• [GIVEN PROBLEM A]:
In two sentences, what does the album roundup below say?
• [GIVEN PROBLEM B]:
According to the album roundup below, in what year did Apollo Ghosts form?

• [DOCUMENT SEGMENT]:
=======
Although the new year is already in full swing, it’s always worth taking a look back. Here are some of my favourite albums released in 2022:
Michael Rault: Michael Rault
A warm and sonic depth runs through this self-titled album by Michael Rault. The songwriting of Harry Nilsson springs to mind, Emitt Rhodes or even Stevie Wonder. Amidst the lush harmonies and spacious analogue sound, you could almost get the idea that this is a lost work from the 70s that only recently has been rediscovered. But no: Michael Rault releases music since 2008. His present work is the second for Wick Records, which in turn are associated with Daptone. And shows a very mature and passionate songwriting. The sensitive quality is surely also related to the fact that many things changed in Michael Rault’s life: he left his partner, his manager and his backing band, moved from Montreal to Los Angeles and recorded some of the songs in his bedroom. But for the big production, for the smooth string and wind arrangements, there was plenty of help from his circle of friends and rounds off this historically well-inspired piece of classic pop just perfectly.
Apollo Ghosts: Pink Tiger
In their native Canada, Apollo Ghosts are already known and appreciated. The band was formed in 2009 around songwriter Adrian Teacher and drummer Amanda Panda. Most recently, they released an album with ambient tracks as well as a collection of local cover songs, whereby only artists from Vancouver were re-scored by Apollo Ghosts. And now, titled Pink Tiger, there is a regular studio work that deserves special attention: Pink Tiger by Apollo Ghosts was created over the last three years: 22 songs, divided into two chapters: Pink features the acoustic version of the band. It shows a smooth and clever songwriting, in which Teacher undergoes a self-analysis. During the recordings he had the feeling that everything was falling apart: his father was dying and he also lost part of his hearing. The second chapter – Tiger – was recorded a year later and celebrates the endurance of friendship, music and hope. Garnished with strumming guitars, the three piece presents some good old energetic indie rock. So this double-album shows two different sides of one and the same band. And the good thing is: both are absolutely entertaining from beginning to end.
=======
• [SOURCE DATA]:
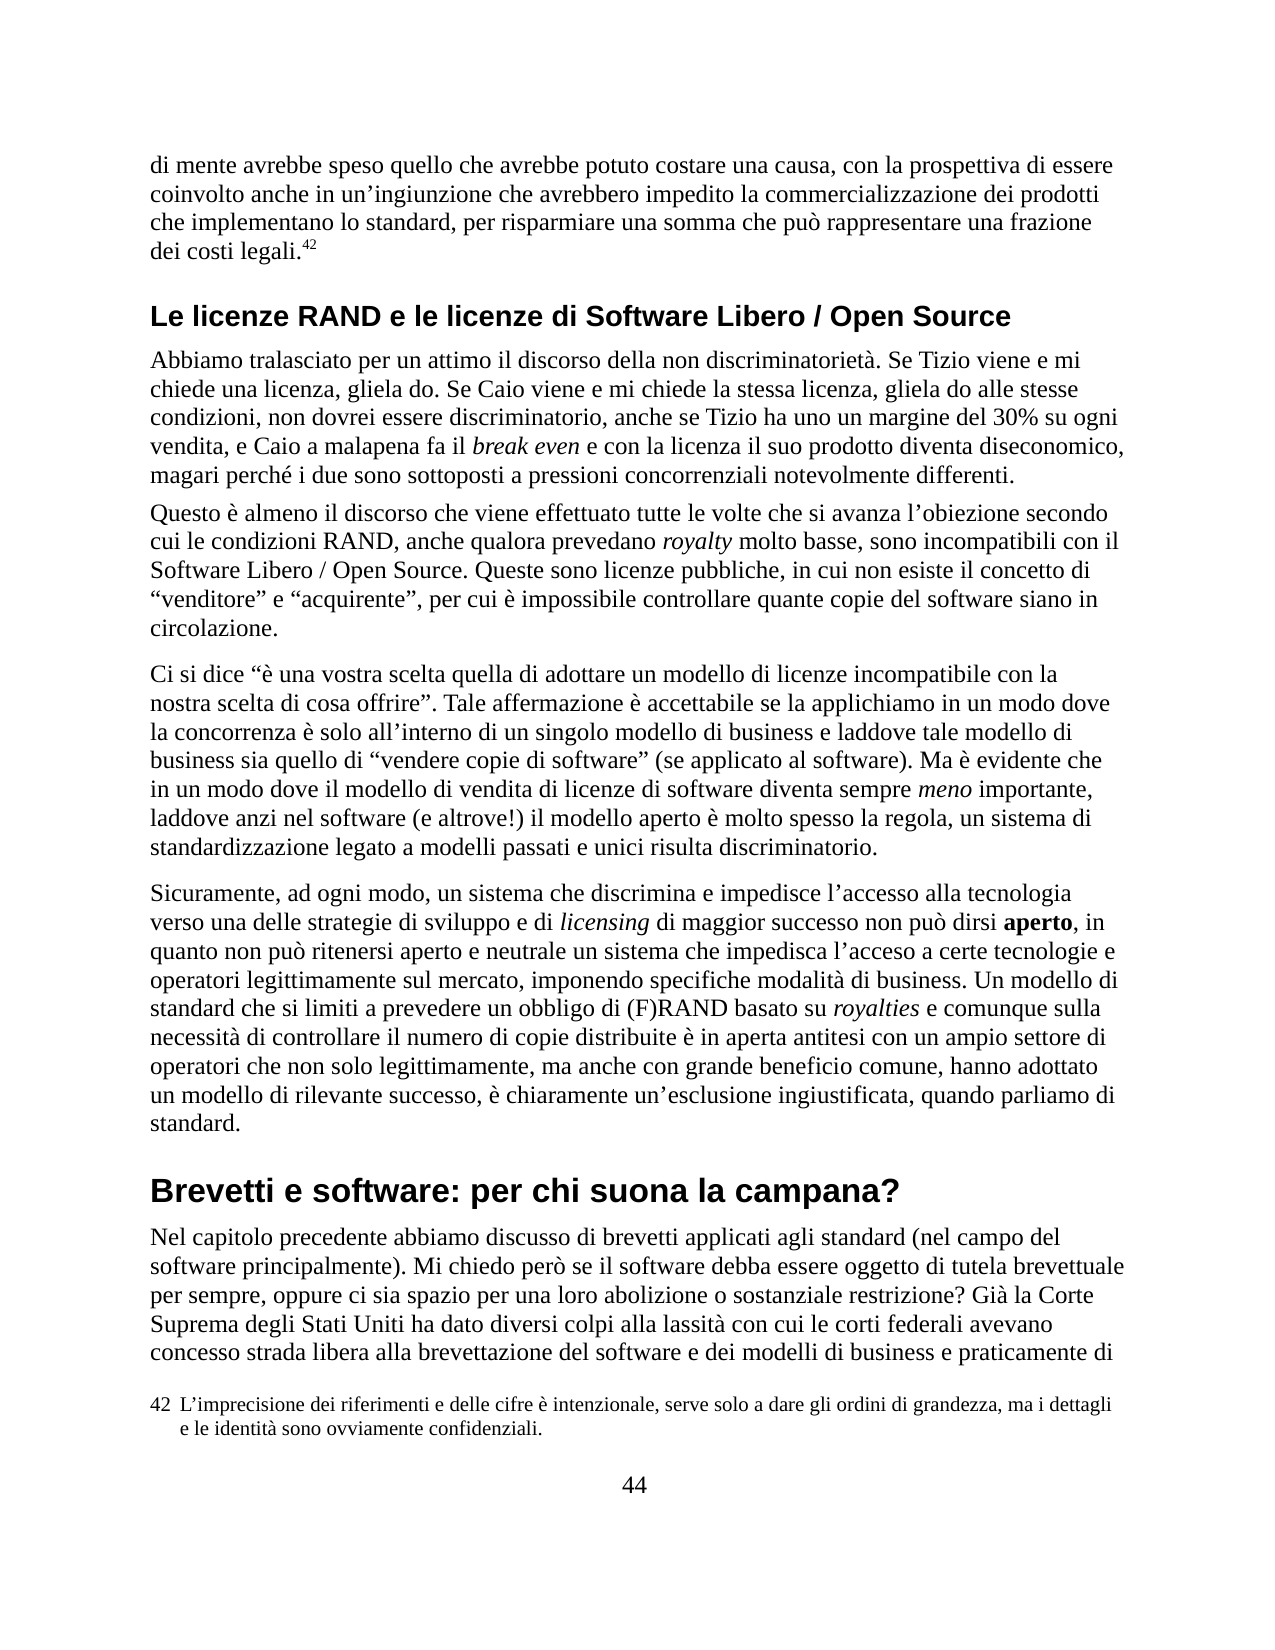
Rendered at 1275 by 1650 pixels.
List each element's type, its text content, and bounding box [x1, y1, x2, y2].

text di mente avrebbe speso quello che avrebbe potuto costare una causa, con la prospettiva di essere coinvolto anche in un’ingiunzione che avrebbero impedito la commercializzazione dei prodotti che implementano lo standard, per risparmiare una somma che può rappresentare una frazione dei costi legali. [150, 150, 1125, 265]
=======
• [COMPLETE OUTPUT A]:
The roundup looks back at favorite albums of 2022, starting with Michael Rault's self-titled record, a warm classic-pop album that could pass for a lost 70s work, made after he left his partner, manager and backing band and moved from Montreal to Los Angeles. It also covers Apollo Ghosts' Pink Tiger, a 22-song double album split into an acoustic chapter, Pink, in which Adrian Teacher undergoes a self-analysis, and an energetic indie-rock chapter, Tiger, that celebrates the endurance of friendship, music and hope.

• [COMPLETE OUTPUT B]:
2009